Natural gas bottleneck hurting New England
FOR ALMOST THREE decades, natural gas use has continued to grow in New England, while the number of pipelines feeding the region has remained stagnant. Demand has increased while supply has not.
Unfortunately, policies in the region and in neighboring states (namely New York) have restricted the development of needed infrastructure to deliver energy to the region, costing New Englanders hundreds of million dollars more to heat their homes each winter than those in nearby states. Using data from the US Energy Information Administration, we estimate that since 2010 ratepayers in Massachusetts alone have paid $3 billion more for natural gas for their homes than those in nearby Pennsylvania, where prices are significantly lower due to sufficient infrastructure.

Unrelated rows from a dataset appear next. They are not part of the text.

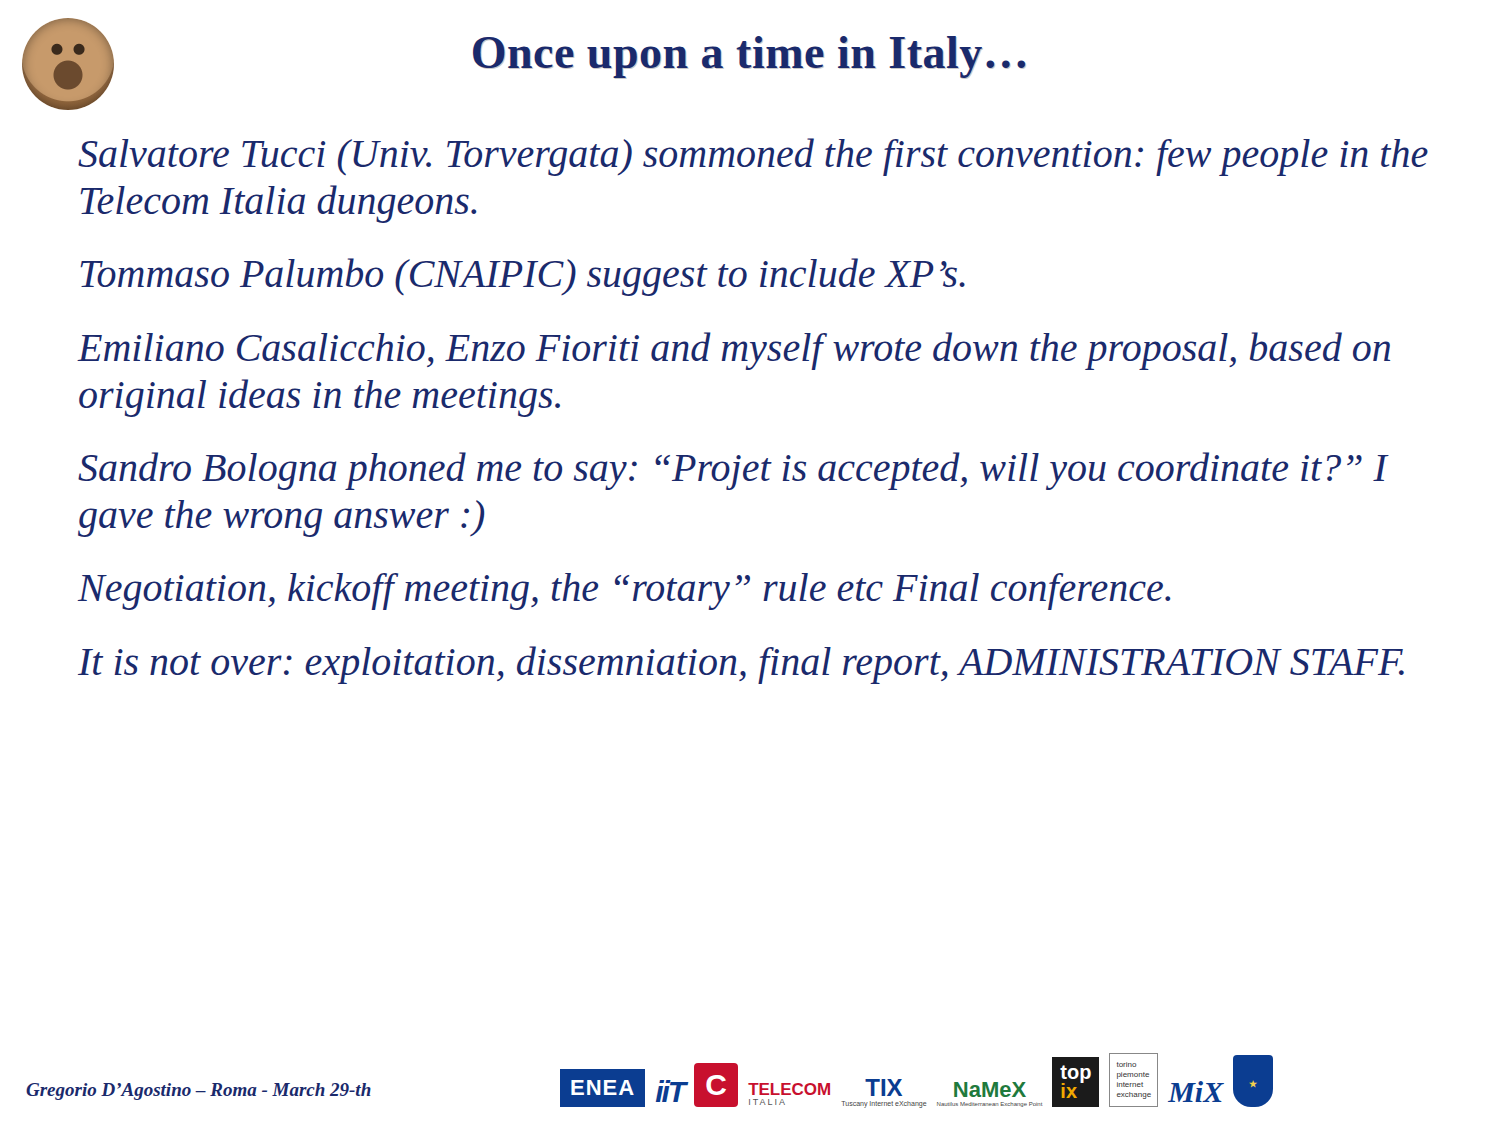Once upon a time in Italy…
Salvatore Tucci (Univ. Torvergata) sommoned the first convention: few people in the Telecom Italia dungeons.
Tommaso Palumbo (CNAIPIC) suggest to include XP’s.
Emiliano Casalicchio, Enzo Fioriti and myself wrote down the proposal, based on original ideas in the meetings.
Sandro Bologna phoned me to say: “Projet is accepted, will you coordinate it?” I gave the wrong answer :)
Negotiation, kickoff meeting, the “rotary” rule etc Final conference.
It is not over: exploitation, dissemniation, final report, ADMINISTRATION STAFF.
Gregorio D’Agostino – Roma - March 29-th
ENEA
iiT
C
TELECOMITALIA
TIXTuscany Internet eXchange
NaMeXNautilus Mediterranean Exchange Point
topix
torino
piemonte
internet
exchange
MiX
★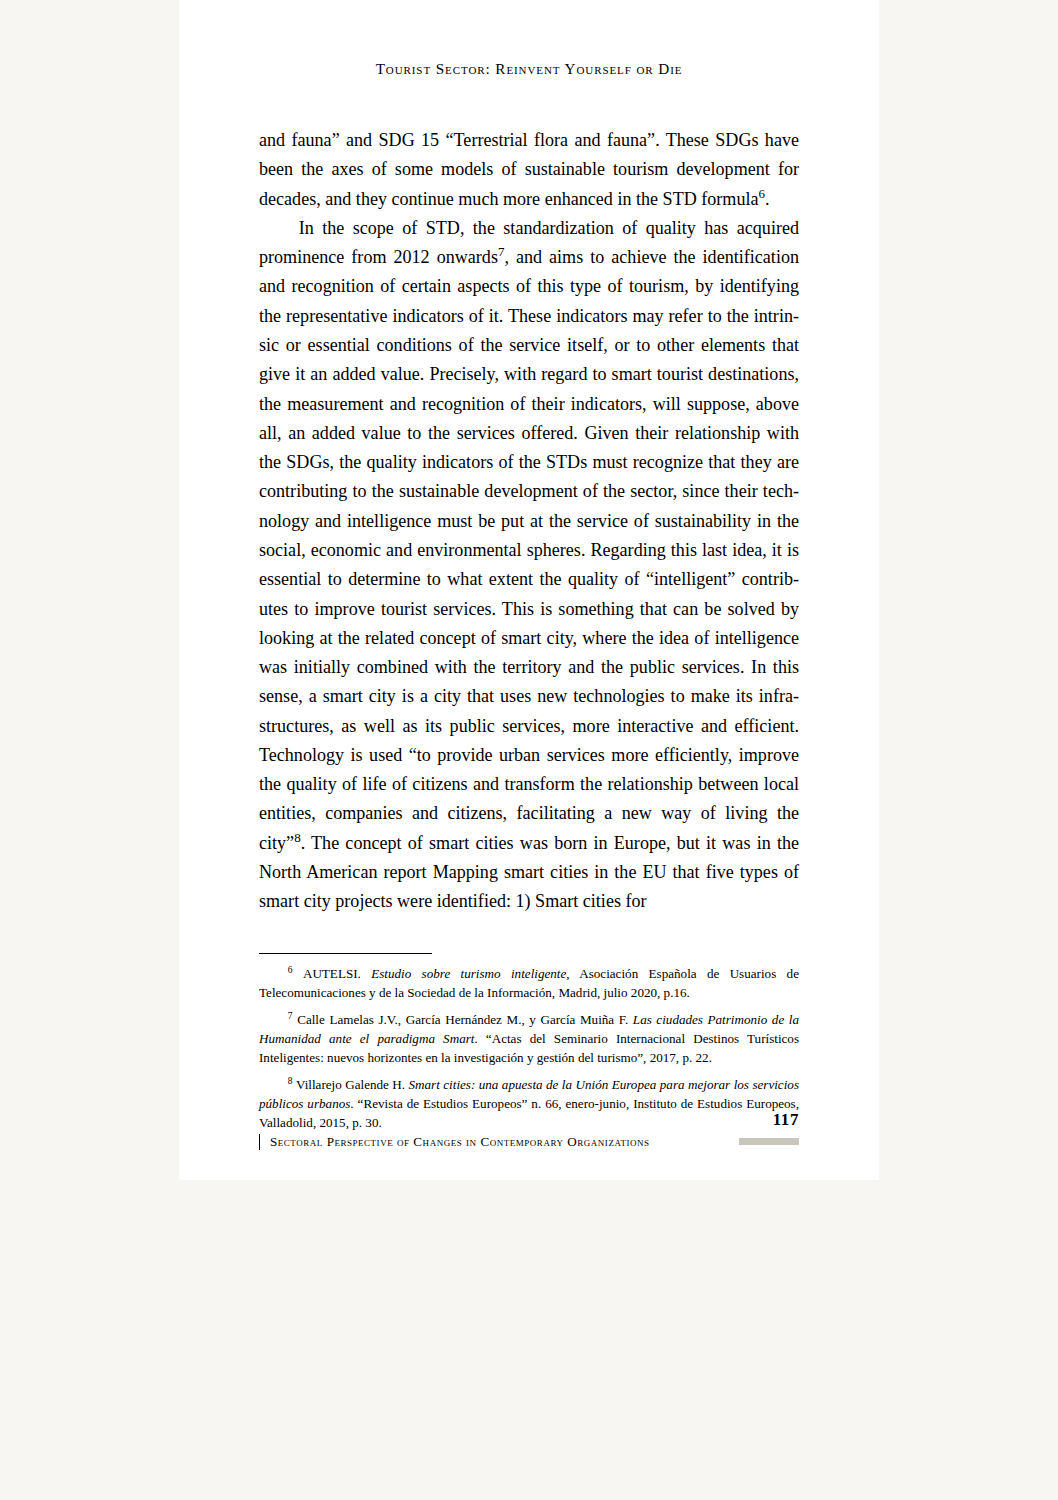Tourist Sector: Reinvent Yourself or Die
and fauna” and SDG 15 “Terrestrial flora and fauna”. These SDGs have been the axes of some models of sustainable tourism development for decades, and they continue much more enhanced in the STD formula6.
In the scope of STD, the standardization of quality has acquired prominence from 2012 onwards7, and aims to achieve the identification and recognition of certain aspects of this type of tourism, by identifying the representative indicators of it. These indicators may refer to the intrinsic or essential conditions of the service itself, or to other elements that give it an added value. Precisely, with regard to smart tourist destinations, the measurement and recognition of their indicators, will suppose, above all, an added value to the services offered. Given their relationship with the SDGs, the quality indicators of the STDs must recognize that they are contributing to the sustainable development of the sector, since their technology and intelligence must be put at the service of sustainability in the social, economic and environmental spheres. Regarding this last idea, it is essential to determine to what extent the quality of “intelligent” contributes to improve tourist services. This is something that can be solved by looking at the related concept of smart city, where the idea of intelligence was initially combined with the territory and the public services. In this sense, a smart city is a city that uses new technologies to make its infrastructures, as well as its public services, more interactive and efficient. Technology is used “to provide urban services more efficiently, improve the quality of life of citizens and transform the relationship between local entities, companies and citizens, facilitating a new way of living the city”8. The concept of smart cities was born in Europe, but it was in the North American report Mapping smart cities in the EU that five types of smart city projects were identified: 1) Smart cities for
6 AUTELSI. Estudio sobre turismo inteligente, Asociación Española de Usuarios de Telecomunicaciones y de la Sociedad de la Información, Madrid, julio 2020, p.16.
7 Calle Lamelas J.V., García Hernández M., y García Muiña F. Las ciudades Patrimonio de la Humanidad ante el paradigma Smart. “Actas del Seminario Internacional Destinos Turísticos Inteligentes: nuevos horizontes en la investigación y gestión del turismo”, 2017, p. 22.
8 Villarejo Galende H. Smart cities: una apuesta de la Unión Europea para mejorar los servicios públicos urbanos. “Revista de Estudios Europeos” n. 66, enero-junio, Instituto de Estudios Europeos, Valladolid, 2015, p. 30.
117
Sectoral Perspective of Changes in Contemporary Organizations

The high costs and volatile energy prices here are rooted in the inadequacy of our natural gas infrastructure to meet peak seasonal needs. Simply put, there is limited pipeline capacity to meet increased power demands for heating and cooling during periods of extreme weather – an alarming imbalance.
In recent years, ISO New England, the independent organization that operates the regional power grid, has identified reliability and adequacy challenges, particularly in the winter. A few weeks back, representatives from the ISO noted that “natural gas pipeline constraints, coupled with global supply chain issues related to deliveries of oil and liquefied natural gas, are placing New England’s power system at heightened risk heading into the winter season.”
Talk about an unfortunate situation. New England sits a few hundred miles away from one of the most prolific natural gas producing-regions in the world, yet anti-consumer policies at the cost of pragmatism have blocked construction of critical pipeline infrastructure needed to transport domestically produced natural gas to markets here. So, we as a region are forced to turn to Russia, Trinidad and Tobago, and other places across the globe. Shipping cargo halfway across the world is far less environmentally friendly and much more costly than having domestically produced fuels piped a few hundred miles.
There is an additional wrinkle: when demand for natural gas is high and when infrastructure constraints limit access to natural gas, the regional grid operator is forced to switch to less efficient power plants with more intensive carbon fuel sources such as oil and coal.